Потом я перенесся в дальний край. Нужды материальные давят художника. Он унижен, сослан, очернен, обременен большим семейством, он беден; сын его души, его храм, убит во чреве матери, а на рождение его употребил он все силы свои... Живо представился он ему в своем заключении. Художник доселе живет в своем великом чертеже, в своем храме.

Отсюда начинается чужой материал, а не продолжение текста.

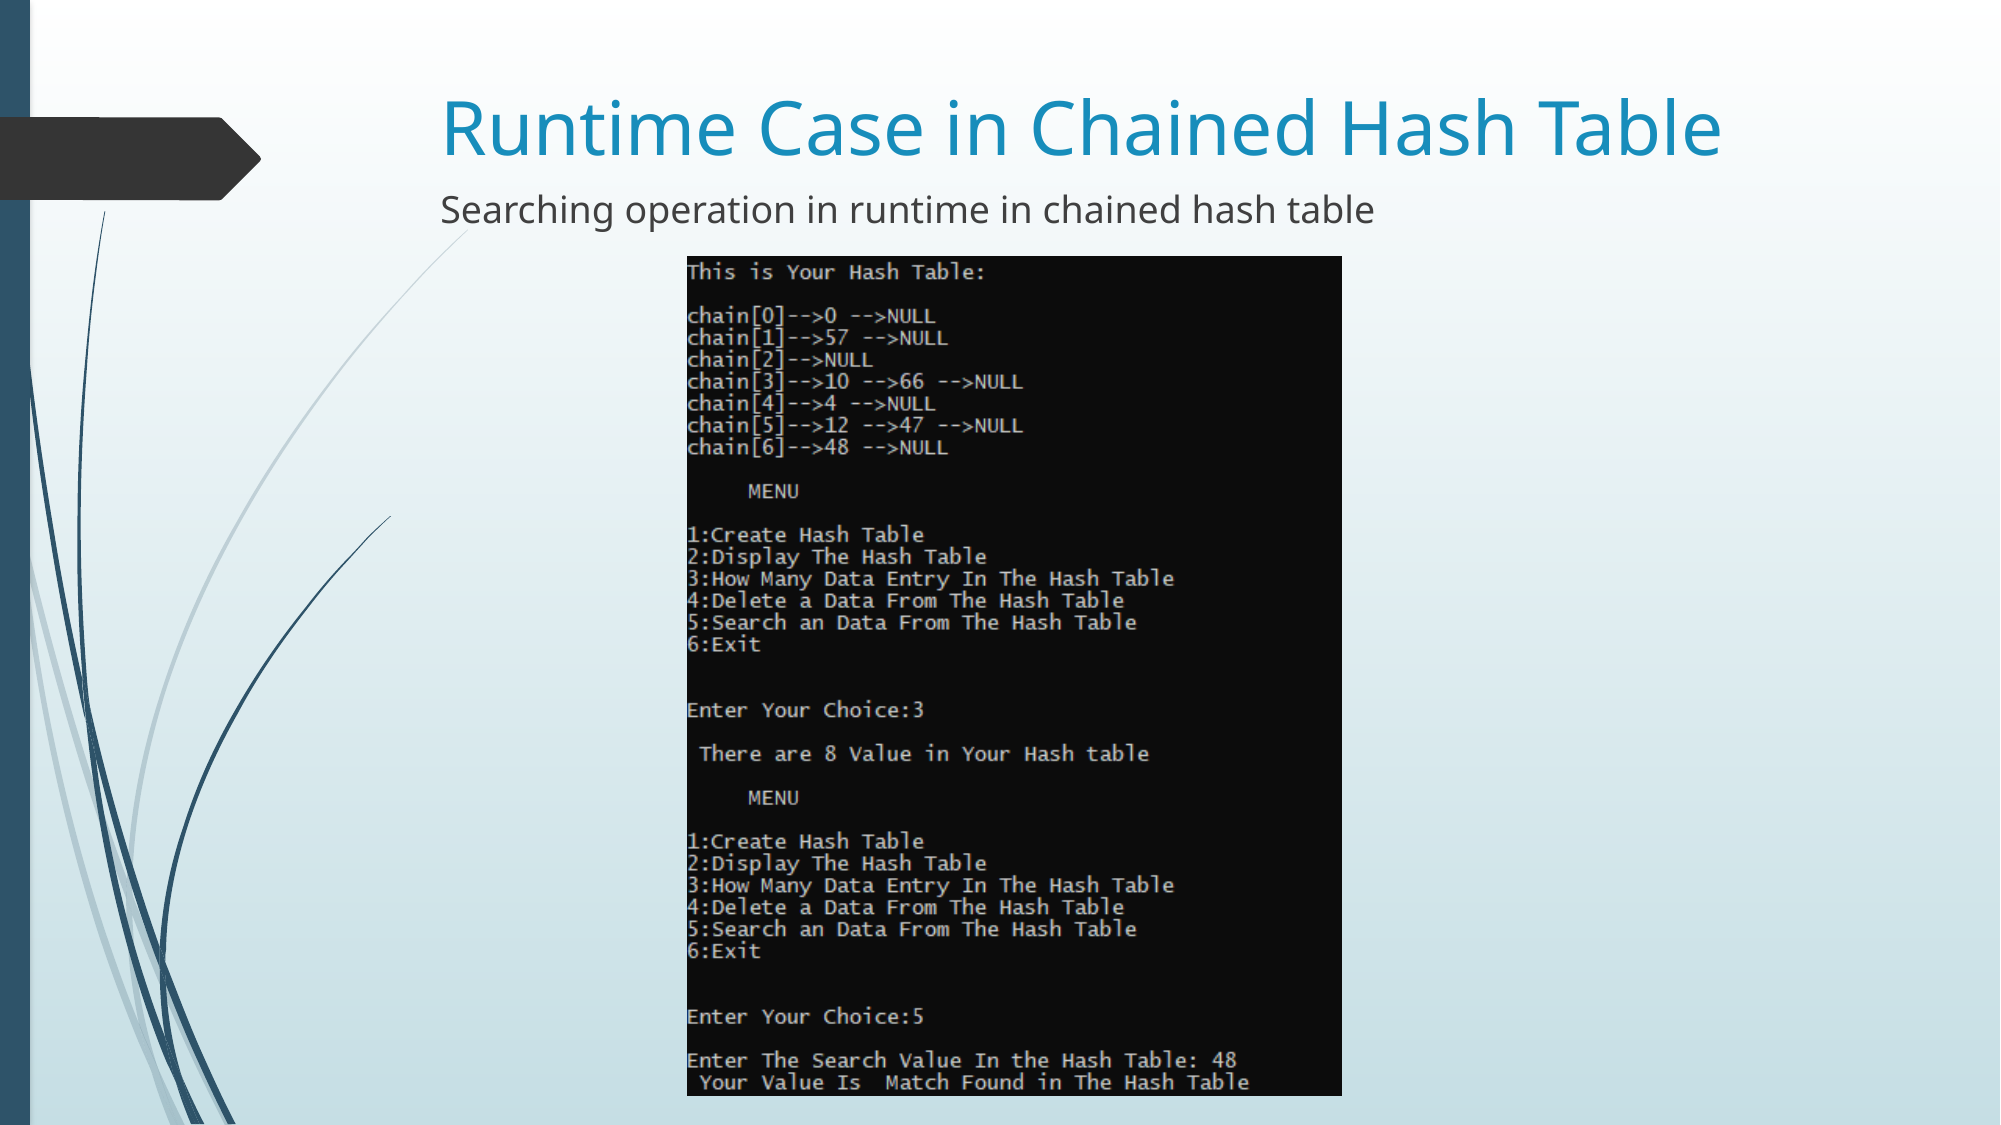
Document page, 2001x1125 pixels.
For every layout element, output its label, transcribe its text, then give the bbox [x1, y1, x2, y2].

Храм -- это его объективы, его теодицея, исполнение всех мечтаний, выражение всех фантазий, ответ на все вопросы и... и он существует, -- что за дело, на чертеже или в художнике. Он отделывает его части, -- здесь прибавляет удар резца, там барельеф. Вспомнились мне его беседы: везде являлся он тем сильным, великим, который сознавал себя достойным создателем; вспомнил его детскую доверчивость, его гордость артиста, свежесть, юность чувства. Бедный страдалец! Несчастный... нет, он не несчастен... одна толпа несчастна от внешнего. Силен человек, когда он оторвется от душных низких забот полуживотной жизни и поднимется в область духа. Он не может быть в ней несчастлив. Тяжелая грусть отлетела, просветлел взор мой, и я радостно оставил горы".